Instructions to follow — Copy every one of the records below line for line, without changing anything, and leave out the pictures.
Input material Start Marker
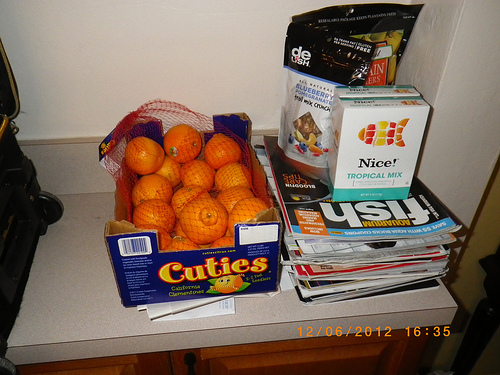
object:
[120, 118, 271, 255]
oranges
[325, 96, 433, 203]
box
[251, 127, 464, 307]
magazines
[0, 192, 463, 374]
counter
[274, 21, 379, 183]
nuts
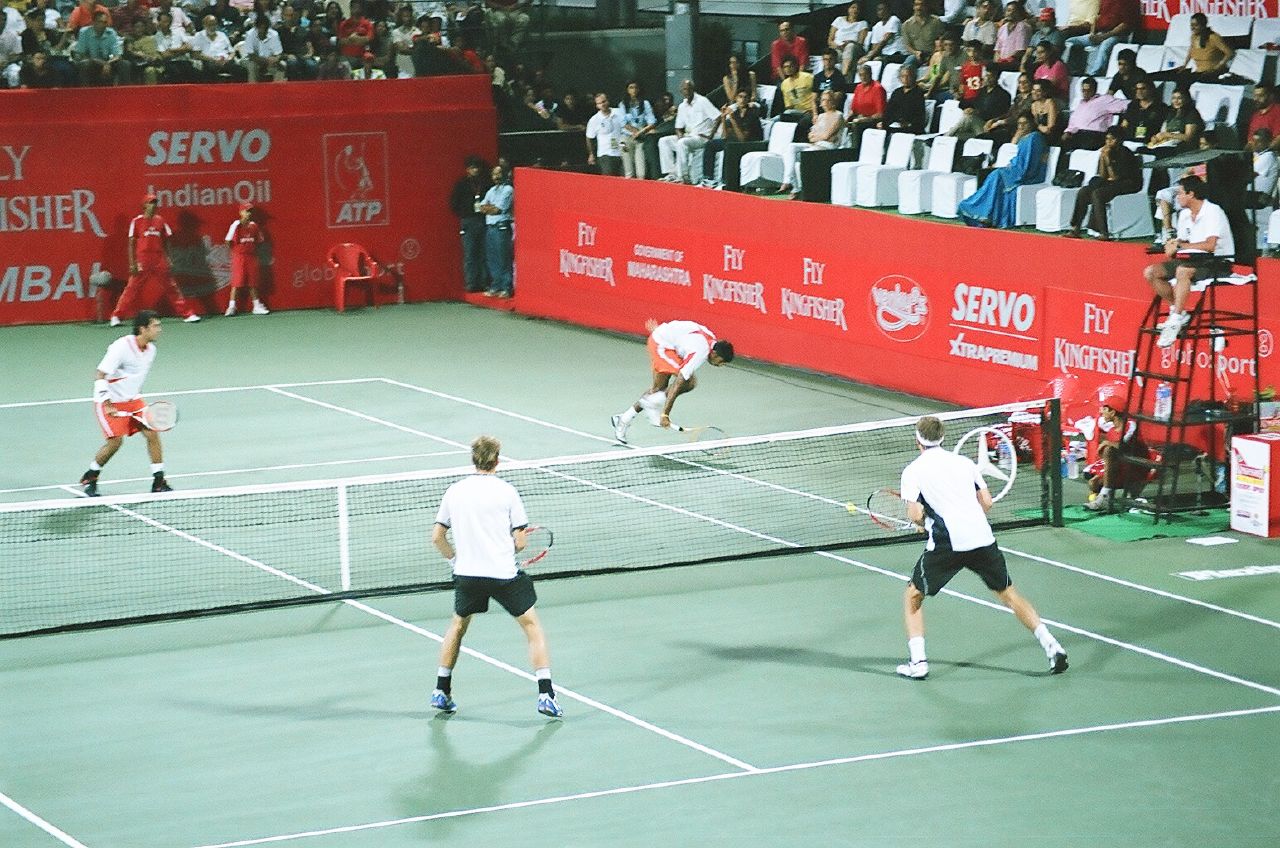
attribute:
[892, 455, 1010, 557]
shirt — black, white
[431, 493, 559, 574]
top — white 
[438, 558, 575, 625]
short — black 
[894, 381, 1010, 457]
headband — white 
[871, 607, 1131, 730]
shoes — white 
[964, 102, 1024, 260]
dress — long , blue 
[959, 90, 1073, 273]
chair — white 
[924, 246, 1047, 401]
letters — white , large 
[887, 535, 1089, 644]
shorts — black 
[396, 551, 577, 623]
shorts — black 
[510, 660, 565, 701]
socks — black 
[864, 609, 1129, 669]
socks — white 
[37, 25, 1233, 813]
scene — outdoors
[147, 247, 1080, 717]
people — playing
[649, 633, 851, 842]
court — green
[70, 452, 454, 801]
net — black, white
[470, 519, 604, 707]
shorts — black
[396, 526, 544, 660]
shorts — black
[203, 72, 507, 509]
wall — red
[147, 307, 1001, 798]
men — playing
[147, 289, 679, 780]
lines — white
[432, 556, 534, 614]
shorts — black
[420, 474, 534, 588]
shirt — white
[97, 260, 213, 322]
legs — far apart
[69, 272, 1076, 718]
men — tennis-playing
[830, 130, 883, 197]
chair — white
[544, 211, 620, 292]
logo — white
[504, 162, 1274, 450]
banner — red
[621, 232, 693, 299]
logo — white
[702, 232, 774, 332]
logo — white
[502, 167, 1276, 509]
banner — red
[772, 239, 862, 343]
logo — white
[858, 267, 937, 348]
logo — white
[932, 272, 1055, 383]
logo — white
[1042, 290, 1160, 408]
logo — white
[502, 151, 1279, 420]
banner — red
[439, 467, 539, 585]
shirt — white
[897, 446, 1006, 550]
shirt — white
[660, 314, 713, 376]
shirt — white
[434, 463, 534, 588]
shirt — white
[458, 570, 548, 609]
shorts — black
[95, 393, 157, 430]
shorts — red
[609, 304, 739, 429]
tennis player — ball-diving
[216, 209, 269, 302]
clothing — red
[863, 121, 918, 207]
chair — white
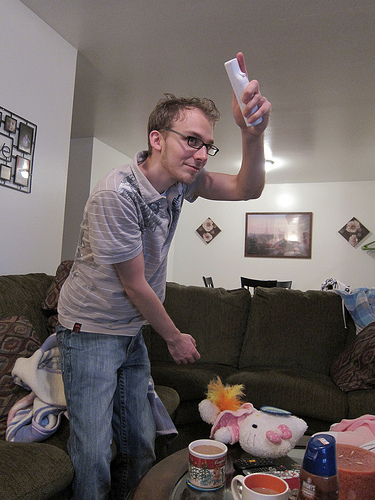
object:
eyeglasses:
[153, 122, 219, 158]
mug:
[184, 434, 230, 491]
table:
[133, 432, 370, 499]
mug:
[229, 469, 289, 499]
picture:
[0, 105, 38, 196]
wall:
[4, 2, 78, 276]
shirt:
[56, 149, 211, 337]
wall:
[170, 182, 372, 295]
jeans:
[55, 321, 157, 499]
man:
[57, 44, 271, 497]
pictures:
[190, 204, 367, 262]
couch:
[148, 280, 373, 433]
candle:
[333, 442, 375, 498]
Input material End Marker
Response box —
object:
[120, 118, 271, 255]
oranges
[325, 96, 433, 203]
box
[251, 127, 464, 307]
magazines
[0, 192, 463, 374]
counter
[274, 21, 379, 183]
nuts
attribute:
[892, 455, 1010, 557]
shirt — black, white
[431, 493, 559, 574]
top — white 
[438, 558, 575, 625]
short — black 
[894, 381, 1010, 457]
headband — white 
[871, 607, 1131, 730]
shoes — white 
[964, 102, 1024, 260]
dress — long , blue 
[959, 90, 1073, 273]
chair — white 
[924, 246, 1047, 401]
letters — white , large 
[887, 535, 1089, 644]
shorts — black 
[396, 551, 577, 623]
shorts — black 
[510, 660, 565, 701]
socks — black 
[864, 609, 1129, 669]
socks — white 
[37, 25, 1233, 813]
scene — outdoors
[147, 247, 1080, 717]
people — playing
[649, 633, 851, 842]
court — green
[70, 452, 454, 801]
net — black, white
[470, 519, 604, 707]
shorts — black
[396, 526, 544, 660]
shorts — black
[203, 72, 507, 509]
wall — red
[147, 307, 1001, 798]
men — playing
[147, 289, 679, 780]
lines — white
[432, 556, 534, 614]
shorts — black
[420, 474, 534, 588]
shirt — white
[97, 260, 213, 322]
legs — far apart
[69, 272, 1076, 718]
men — tennis-playing
[830, 130, 883, 197]
chair — white
[544, 211, 620, 292]
logo — white
[504, 162, 1274, 450]
banner — red
[621, 232, 693, 299]
logo — white
[702, 232, 774, 332]
logo — white
[502, 167, 1276, 509]
banner — red
[772, 239, 862, 343]
logo — white
[858, 267, 937, 348]
logo — white
[932, 272, 1055, 383]
logo — white
[1042, 290, 1160, 408]
logo — white
[502, 151, 1279, 420]
banner — red
[439, 467, 539, 585]
shirt — white
[897, 446, 1006, 550]
shirt — white
[660, 314, 713, 376]
shirt — white
[434, 463, 534, 588]
shirt — white
[458, 570, 548, 609]
shorts — black
[95, 393, 157, 430]
shorts — red
[609, 304, 739, 429]
tennis player — ball-diving
[216, 209, 269, 302]
clothing — red
[863, 121, 918, 207]
chair — white
object:
eyeglasses:
[153, 122, 219, 158]
mug:
[184, 434, 230, 491]
table:
[133, 432, 370, 499]
mug:
[229, 469, 289, 499]
picture:
[0, 105, 38, 196]
wall:
[4, 2, 78, 276]
shirt:
[56, 149, 211, 337]
wall:
[170, 182, 372, 295]
jeans:
[55, 321, 157, 499]
man:
[57, 44, 271, 497]
pictures:
[190, 204, 367, 262]
couch:
[148, 280, 373, 433]
candle:
[333, 442, 375, 498]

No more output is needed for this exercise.